The Securities and Exchange Board of India (SEBI) has proposed a collaborative effort among regulators to oversee cryptocurrency trading, a departure from the previous tough stance adopted by India on cryptocurrencies. SEBI recommended that various regulators oversee different aspects of cryptocurrency-related activities falling under their domain, with SEBI monitoring securities and Initial Coin Offerings (ICOs). The proposal suggested avoiding a single unified regulator for digital assets, akin to the approach taken by the Securities and Exchange Commission (SEC) in the United States. Additionally, the proposal recommended that the Insurance Regulatory Authority and Pension Fund Regulatory Authority regulate virtual assets related to insurance and pensions, respectively.

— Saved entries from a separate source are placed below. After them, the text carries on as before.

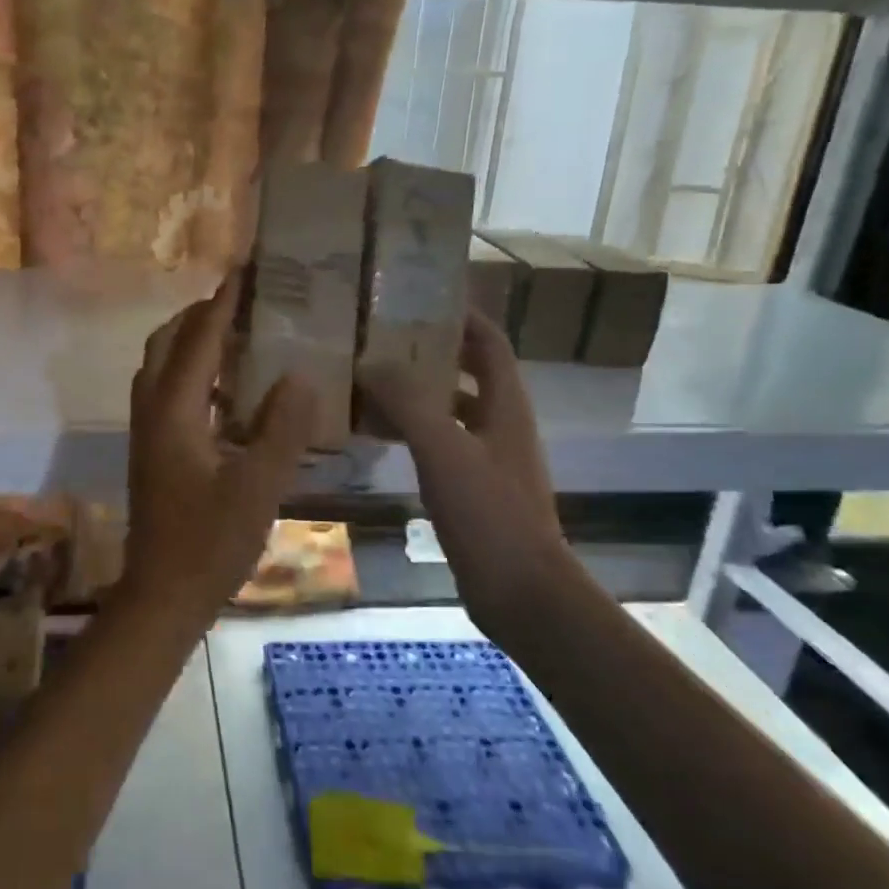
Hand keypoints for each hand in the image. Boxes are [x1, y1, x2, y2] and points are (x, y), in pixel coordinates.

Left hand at [124, 278, 316, 621]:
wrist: (162, 595)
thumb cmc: (210, 543)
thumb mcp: (258, 487)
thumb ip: (281, 429)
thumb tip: (300, 375)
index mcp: (174, 412)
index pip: (198, 342)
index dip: (221, 306)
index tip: (242, 272)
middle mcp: (152, 412)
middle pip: (165, 345)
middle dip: (198, 317)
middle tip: (240, 303)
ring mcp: (146, 432)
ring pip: (160, 368)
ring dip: (190, 343)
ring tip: (234, 335)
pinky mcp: (151, 451)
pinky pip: (166, 392)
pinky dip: (190, 374)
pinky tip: (225, 390)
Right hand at [358, 311, 572, 630]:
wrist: (520, 592)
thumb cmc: (489, 513)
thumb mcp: (444, 449)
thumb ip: (407, 401)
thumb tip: (368, 361)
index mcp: (505, 405)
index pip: (490, 342)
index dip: (463, 316)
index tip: (422, 296)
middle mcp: (500, 424)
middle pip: (467, 372)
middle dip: (430, 351)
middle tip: (381, 337)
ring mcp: (488, 459)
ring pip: (449, 410)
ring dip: (416, 393)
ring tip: (368, 380)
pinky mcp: (472, 489)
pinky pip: (439, 444)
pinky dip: (411, 431)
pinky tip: (377, 436)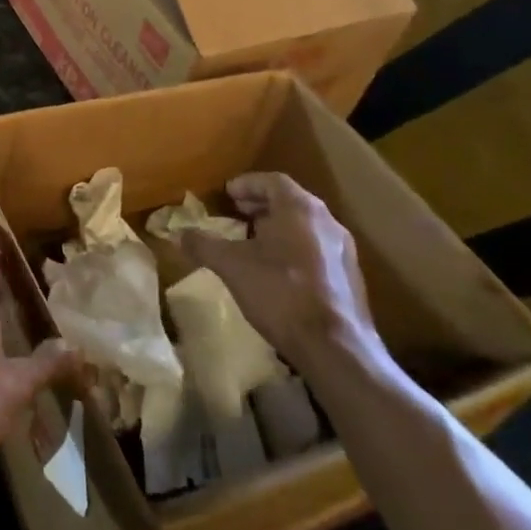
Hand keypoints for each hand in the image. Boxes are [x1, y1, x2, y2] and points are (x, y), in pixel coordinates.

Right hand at [179, 172, 377, 369]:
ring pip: (305, 226)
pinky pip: (317, 248)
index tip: (227, 194)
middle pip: (290, 201)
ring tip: (253, 242)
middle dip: (261, 205)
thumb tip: (179, 234)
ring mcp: (343, 250)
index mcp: (300, 208)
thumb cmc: (281, 293)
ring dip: (278, 227)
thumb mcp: (232, 266)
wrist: (336, 349)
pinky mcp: (351, 278)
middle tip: (236, 214)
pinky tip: (278, 271)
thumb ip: (204, 245)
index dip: (247, 184)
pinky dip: (294, 248)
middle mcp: (327, 221)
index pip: (272, 181)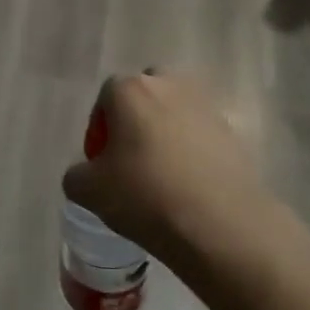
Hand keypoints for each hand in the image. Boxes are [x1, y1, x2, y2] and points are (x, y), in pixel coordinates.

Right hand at [62, 71, 282, 262]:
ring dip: (164, 133)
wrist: (220, 224)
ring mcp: (205, 106)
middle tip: (130, 161)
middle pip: (144, 95)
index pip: (105, 97)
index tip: (101, 163)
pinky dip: (191, 151)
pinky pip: (200, 134)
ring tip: (161, 175)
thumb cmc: (145, 196)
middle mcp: (169, 85)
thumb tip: (86, 173)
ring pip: (175, 112)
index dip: (99, 129)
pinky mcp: (232, 131)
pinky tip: (188, 185)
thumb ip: (77, 175)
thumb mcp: (89, 192)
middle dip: (134, 120)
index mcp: (131, 89)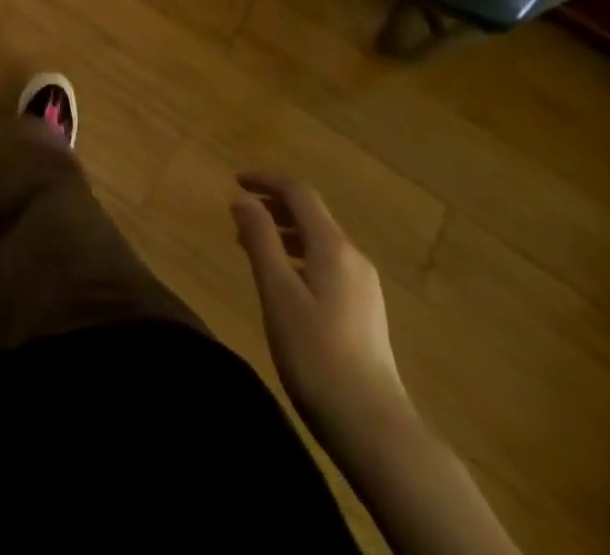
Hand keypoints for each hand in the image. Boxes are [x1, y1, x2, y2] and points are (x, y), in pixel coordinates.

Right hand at [231, 173, 412, 452]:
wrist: (375, 429)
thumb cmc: (317, 355)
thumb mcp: (278, 293)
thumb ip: (260, 240)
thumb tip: (243, 199)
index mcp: (333, 247)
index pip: (299, 193)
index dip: (266, 180)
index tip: (235, 180)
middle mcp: (353, 258)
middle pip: (311, 215)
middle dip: (273, 207)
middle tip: (238, 215)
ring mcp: (364, 287)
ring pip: (319, 241)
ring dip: (284, 233)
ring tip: (252, 248)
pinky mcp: (364, 312)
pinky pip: (326, 265)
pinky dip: (298, 257)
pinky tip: (282, 283)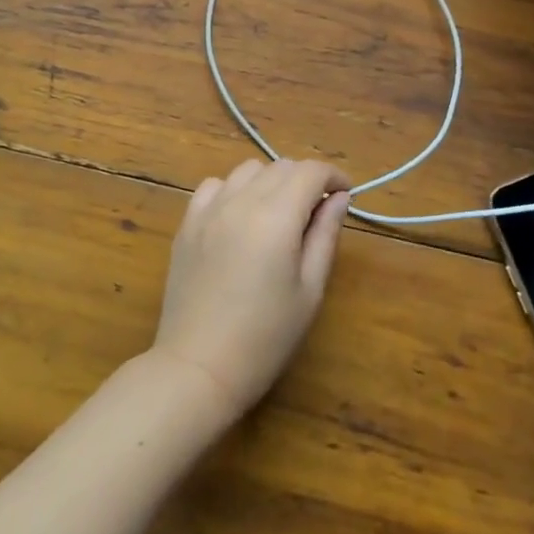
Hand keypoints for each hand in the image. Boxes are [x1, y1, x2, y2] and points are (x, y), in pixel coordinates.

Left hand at [150, 158, 350, 421]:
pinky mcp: (187, 223)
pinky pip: (215, 186)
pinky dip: (234, 190)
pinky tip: (240, 217)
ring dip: (271, 181)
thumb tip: (340, 198)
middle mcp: (240, 201)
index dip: (334, 176)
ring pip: (247, 170)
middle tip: (317, 212)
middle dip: (306, 180)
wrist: (199, 367)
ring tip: (279, 213)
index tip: (346, 194)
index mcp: (275, 217)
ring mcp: (208, 210)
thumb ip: (325, 235)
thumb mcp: (309, 289)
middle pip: (281, 166)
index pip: (310, 172)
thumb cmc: (266, 337)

In contrast to SEBI’s collaborative approach, the Reserve Bank of India (RBI) has continued to take a tough stance on cryptocurrencies, advocating for a ban on stablecoins. The RBI views private digital currencies as a potential macroeconomic risk, especially stablecoins linked to economies like the US and Europe. The RBI Deputy Governor T. Rabi Sankar expressed concerns about allowing such instruments, citing risks of destabilizing policy sovereignty based on experiences in other countries. The RBI highlighted additional concerns about tax evasion, peer-to-peer decentralized activities, and losing income from money creation, known as “seigniorage.” Despite the Supreme Court overturning the RBI’s 2018 orders, the central bank maintains its stance on excluding cryptocurrencies from India’s financial system.

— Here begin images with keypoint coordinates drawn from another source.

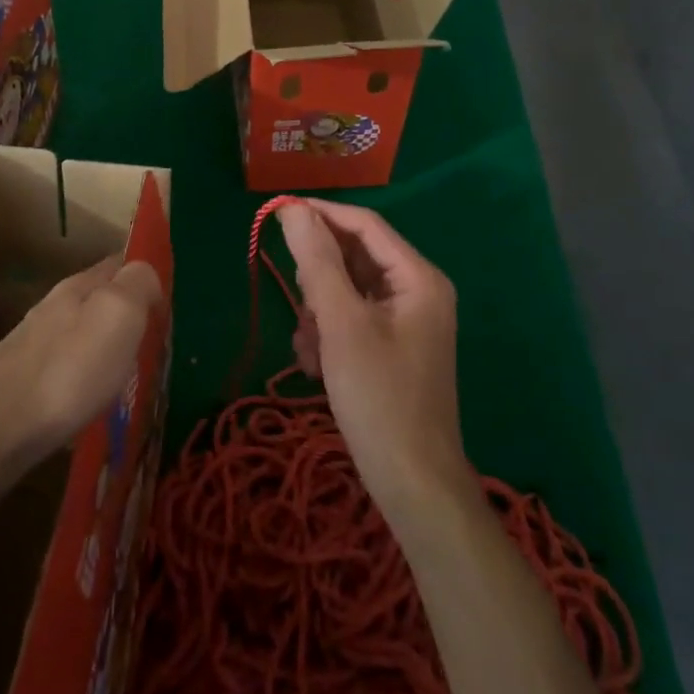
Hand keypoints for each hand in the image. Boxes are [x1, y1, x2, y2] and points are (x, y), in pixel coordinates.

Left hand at [0, 255, 163, 461]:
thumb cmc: (68, 369)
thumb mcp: (118, 315)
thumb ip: (137, 285)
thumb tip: (147, 273)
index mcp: (79, 286)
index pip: (119, 263)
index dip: (145, 274)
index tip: (169, 299)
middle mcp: (53, 308)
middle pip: (98, 299)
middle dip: (125, 312)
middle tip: (155, 339)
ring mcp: (33, 346)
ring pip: (80, 334)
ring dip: (104, 346)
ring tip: (129, 373)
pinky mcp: (20, 385)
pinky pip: (65, 368)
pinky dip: (85, 377)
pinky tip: (91, 400)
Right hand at [279, 200, 472, 525]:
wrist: (412, 484)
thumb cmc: (379, 397)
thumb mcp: (341, 324)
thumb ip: (317, 261)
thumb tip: (292, 209)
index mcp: (417, 276)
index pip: (364, 223)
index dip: (320, 213)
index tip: (275, 213)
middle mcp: (416, 290)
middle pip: (354, 258)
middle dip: (319, 280)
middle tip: (301, 308)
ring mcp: (405, 321)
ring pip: (346, 291)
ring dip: (319, 313)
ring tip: (312, 350)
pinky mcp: (391, 347)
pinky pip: (351, 319)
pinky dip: (329, 335)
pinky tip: (318, 366)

In recent years, India has displayed a cautious approach to cryptocurrencies, with the government banning lenders and financial intermediaries from dealing with crypto users in 2018. However, the Supreme Court later overturned this ban. In 2021, a bill was prepared to ban cryptocurrencies, though it has not been introduced. The country, while presiding over the G20 in 2023, called for a global framework to regulate digital assets. The government also introduced a crypto tax in 2022 and mandated all exchanges to register locally for facilitating crypto transactions. Despite these moves, concerns persist about cryptocurrency trading, prompting the creation of a government panel tasked with formulating policies for the finance ministry to consider.

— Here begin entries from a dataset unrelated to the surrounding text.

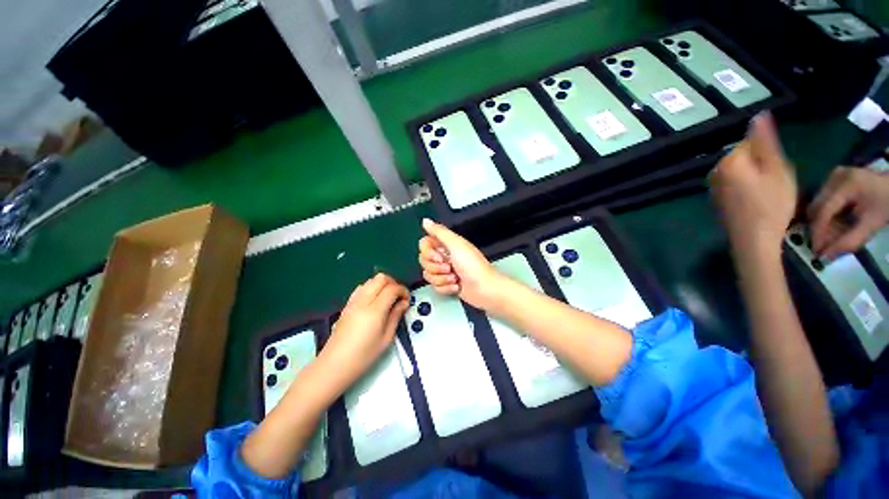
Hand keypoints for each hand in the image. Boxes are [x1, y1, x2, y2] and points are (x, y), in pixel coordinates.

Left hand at [318, 273, 408, 393]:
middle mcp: (363, 301)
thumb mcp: (386, 339)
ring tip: (388, 299)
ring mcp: (353, 301)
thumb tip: (403, 303)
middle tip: (398, 297)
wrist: (334, 365)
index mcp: (374, 310)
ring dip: (382, 284)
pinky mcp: (347, 305)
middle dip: (393, 283)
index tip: (407, 300)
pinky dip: (372, 288)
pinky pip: (361, 287)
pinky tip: (374, 302)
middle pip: (381, 278)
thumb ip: (396, 316)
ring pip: (370, 280)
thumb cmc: (363, 356)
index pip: (392, 288)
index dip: (403, 290)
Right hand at [418, 219, 505, 308]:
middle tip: (450, 267)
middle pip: (424, 261)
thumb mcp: (456, 244)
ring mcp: (445, 271)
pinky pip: (435, 286)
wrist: (484, 288)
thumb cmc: (473, 266)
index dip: (428, 252)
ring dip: (442, 279)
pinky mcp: (446, 284)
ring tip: (455, 278)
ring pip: (428, 275)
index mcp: (447, 245)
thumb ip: (439, 231)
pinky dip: (445, 288)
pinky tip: (456, 286)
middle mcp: (444, 256)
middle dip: (436, 267)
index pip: (425, 244)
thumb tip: (425, 221)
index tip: (439, 256)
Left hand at [710, 112, 796, 255]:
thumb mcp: (776, 169)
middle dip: (761, 164)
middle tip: (774, 183)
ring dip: (754, 176)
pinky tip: (756, 200)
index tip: (777, 170)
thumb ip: (765, 142)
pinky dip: (746, 187)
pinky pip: (734, 184)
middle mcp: (714, 172)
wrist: (753, 239)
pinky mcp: (716, 199)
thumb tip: (759, 115)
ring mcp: (713, 187)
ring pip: (740, 171)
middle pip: (743, 156)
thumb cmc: (771, 204)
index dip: (768, 154)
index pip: (750, 142)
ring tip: (767, 193)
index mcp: (728, 161)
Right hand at [807, 167, 888, 258]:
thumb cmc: (887, 204)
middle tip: (826, 246)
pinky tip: (836, 223)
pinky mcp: (833, 179)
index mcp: (846, 184)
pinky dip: (826, 215)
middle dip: (820, 229)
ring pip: (816, 205)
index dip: (818, 233)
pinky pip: (822, 200)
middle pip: (816, 208)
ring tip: (833, 235)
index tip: (816, 251)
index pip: (823, 211)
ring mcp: (833, 176)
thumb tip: (826, 256)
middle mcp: (834, 177)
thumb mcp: (872, 223)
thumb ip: (850, 240)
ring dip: (822, 223)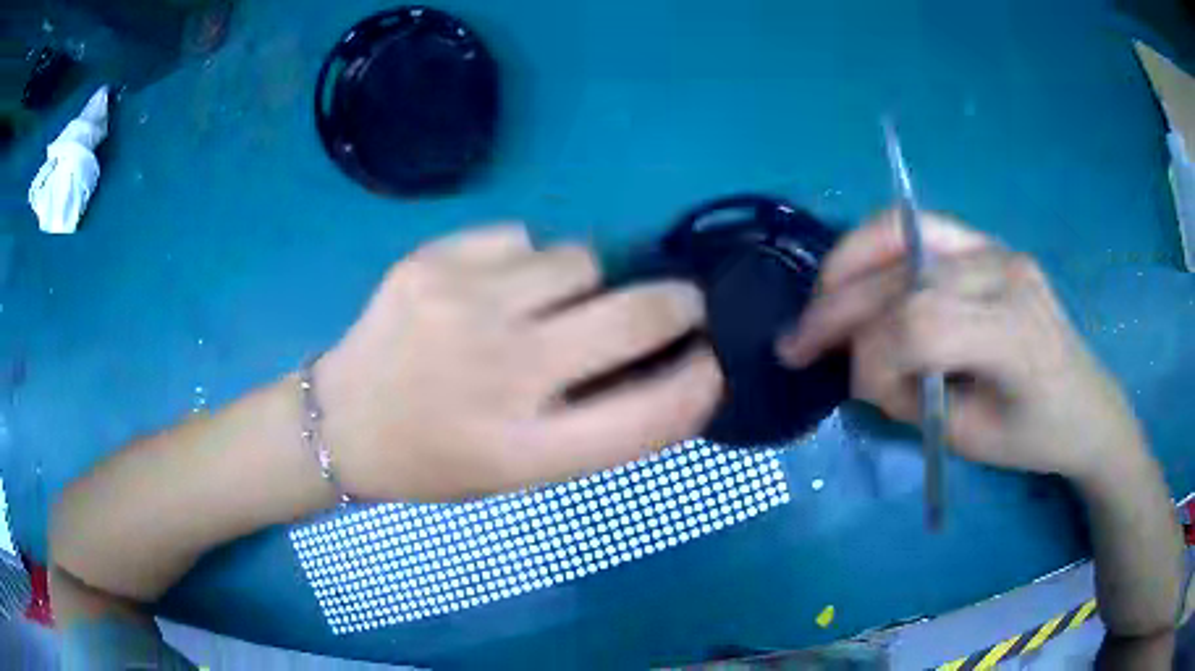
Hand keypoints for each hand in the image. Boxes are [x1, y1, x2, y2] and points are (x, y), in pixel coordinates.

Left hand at [316, 225, 722, 500]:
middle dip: (677, 303)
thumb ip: (598, 429)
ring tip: (551, 303)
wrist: (342, 422)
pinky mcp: (430, 262)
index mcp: (525, 450)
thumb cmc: (438, 460)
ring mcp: (462, 307)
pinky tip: (492, 288)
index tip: (717, 360)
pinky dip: (527, 259)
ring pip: (581, 258)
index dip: (701, 383)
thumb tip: (672, 368)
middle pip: (634, 316)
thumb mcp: (523, 473)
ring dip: (589, 281)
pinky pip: (522, 236)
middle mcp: (500, 374)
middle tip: (679, 303)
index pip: (650, 415)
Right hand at [776, 210, 1144, 483]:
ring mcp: (998, 248)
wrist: (1087, 404)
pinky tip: (857, 270)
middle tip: (794, 342)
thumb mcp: (970, 438)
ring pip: (904, 234)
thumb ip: (911, 396)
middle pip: (903, 277)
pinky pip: (922, 229)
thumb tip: (859, 364)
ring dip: (848, 263)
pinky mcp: (990, 243)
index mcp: (1015, 335)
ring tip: (819, 298)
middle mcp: (1006, 274)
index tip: (856, 389)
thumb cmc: (1035, 436)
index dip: (872, 358)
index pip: (921, 325)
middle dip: (837, 310)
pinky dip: (878, 246)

SEBI’s proposal to oversee cryptocurrency trading represents a shift towards openness and collaboration in regulating digital assets, which has not been seen in India previously. The suggestion for various regulators to monitor different aspects of cryptocurrency-related activities echoes the approach taken by regulatory bodies in countries like the United States. The RBI’s continued advocacy for a ban on stablecoins highlights ongoing concerns about the macroeconomic risks associated with private digital currencies. As the debate on cryptocurrency regulation in India continues, it remains to be seen how the government panel will navigate the complexities of overseeing the cryptocurrency market and balancing regulatory oversight with innovation in the digital asset space.